## [Directions for this task]
This task calls for copying every line in the data below that contains the word "macros".

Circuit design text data
⁂
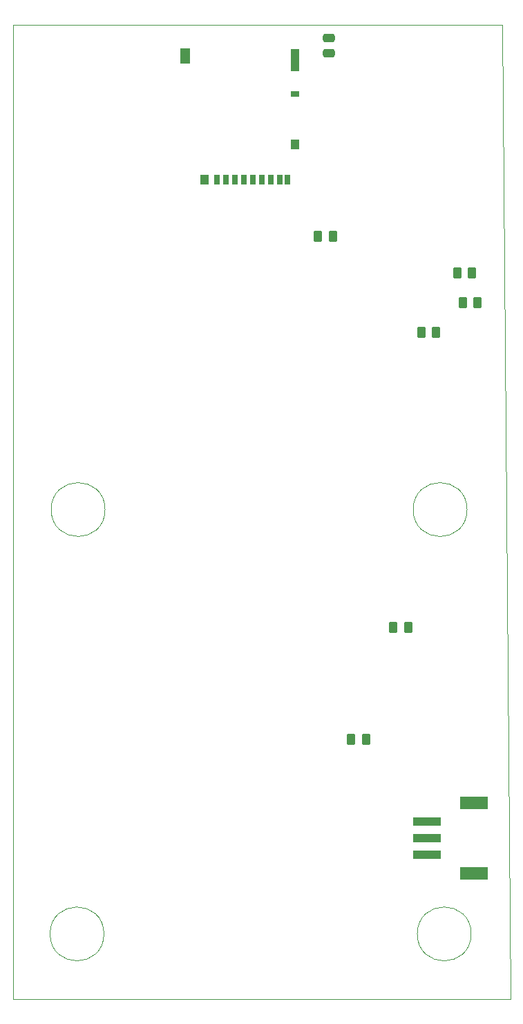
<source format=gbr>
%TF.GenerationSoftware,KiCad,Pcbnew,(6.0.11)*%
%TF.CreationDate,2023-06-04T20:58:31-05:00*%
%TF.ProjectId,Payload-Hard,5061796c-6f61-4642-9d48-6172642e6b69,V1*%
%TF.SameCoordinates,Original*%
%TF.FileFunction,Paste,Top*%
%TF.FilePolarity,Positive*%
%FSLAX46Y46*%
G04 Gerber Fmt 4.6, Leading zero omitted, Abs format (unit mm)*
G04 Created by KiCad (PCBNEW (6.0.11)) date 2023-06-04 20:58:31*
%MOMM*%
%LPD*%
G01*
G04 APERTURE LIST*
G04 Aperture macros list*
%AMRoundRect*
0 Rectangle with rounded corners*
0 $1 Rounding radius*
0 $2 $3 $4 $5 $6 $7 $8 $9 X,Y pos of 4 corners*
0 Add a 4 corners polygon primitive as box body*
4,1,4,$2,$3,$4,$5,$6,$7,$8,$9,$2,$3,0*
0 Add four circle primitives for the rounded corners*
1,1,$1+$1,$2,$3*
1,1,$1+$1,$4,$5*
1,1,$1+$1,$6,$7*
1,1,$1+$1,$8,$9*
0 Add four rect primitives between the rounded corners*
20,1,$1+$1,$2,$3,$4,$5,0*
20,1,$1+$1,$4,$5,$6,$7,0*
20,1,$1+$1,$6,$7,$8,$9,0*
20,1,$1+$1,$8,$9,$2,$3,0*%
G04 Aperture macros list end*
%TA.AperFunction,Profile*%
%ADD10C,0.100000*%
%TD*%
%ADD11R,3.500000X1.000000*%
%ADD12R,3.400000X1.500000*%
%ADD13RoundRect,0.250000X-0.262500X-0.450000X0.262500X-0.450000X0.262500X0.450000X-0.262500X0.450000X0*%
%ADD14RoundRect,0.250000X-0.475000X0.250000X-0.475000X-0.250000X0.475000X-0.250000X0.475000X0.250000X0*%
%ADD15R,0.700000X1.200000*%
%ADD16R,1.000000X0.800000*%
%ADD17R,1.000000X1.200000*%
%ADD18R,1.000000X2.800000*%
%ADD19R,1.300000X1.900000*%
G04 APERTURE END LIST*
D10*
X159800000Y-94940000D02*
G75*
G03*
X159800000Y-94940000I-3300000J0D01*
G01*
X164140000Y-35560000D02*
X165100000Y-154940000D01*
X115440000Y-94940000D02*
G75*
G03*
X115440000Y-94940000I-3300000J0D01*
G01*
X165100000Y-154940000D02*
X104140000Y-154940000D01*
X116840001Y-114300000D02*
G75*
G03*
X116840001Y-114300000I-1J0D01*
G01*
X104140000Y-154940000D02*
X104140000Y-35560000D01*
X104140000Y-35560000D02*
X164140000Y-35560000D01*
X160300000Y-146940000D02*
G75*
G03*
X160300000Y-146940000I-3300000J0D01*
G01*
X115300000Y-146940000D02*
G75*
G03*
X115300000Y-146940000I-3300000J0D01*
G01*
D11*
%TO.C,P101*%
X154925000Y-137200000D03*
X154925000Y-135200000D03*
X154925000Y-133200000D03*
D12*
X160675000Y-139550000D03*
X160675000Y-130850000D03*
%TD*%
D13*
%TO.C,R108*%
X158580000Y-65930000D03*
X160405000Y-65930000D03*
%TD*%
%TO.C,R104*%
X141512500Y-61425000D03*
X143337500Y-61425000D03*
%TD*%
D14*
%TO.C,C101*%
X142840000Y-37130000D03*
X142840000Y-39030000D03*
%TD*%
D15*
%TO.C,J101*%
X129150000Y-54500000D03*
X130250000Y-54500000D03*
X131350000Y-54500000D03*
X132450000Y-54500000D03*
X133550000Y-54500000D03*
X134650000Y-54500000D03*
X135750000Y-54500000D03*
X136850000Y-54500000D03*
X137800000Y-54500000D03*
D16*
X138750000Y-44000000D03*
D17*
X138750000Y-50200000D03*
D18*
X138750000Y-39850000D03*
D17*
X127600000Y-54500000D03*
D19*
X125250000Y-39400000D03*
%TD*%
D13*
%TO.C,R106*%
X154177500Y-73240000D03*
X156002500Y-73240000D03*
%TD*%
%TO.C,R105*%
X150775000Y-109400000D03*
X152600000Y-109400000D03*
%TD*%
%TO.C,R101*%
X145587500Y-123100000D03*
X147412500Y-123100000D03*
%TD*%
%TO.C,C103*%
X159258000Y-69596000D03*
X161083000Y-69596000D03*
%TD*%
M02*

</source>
⁂
## [Output for this task]
G04 Aperture macros list*
G04 Aperture macros list end*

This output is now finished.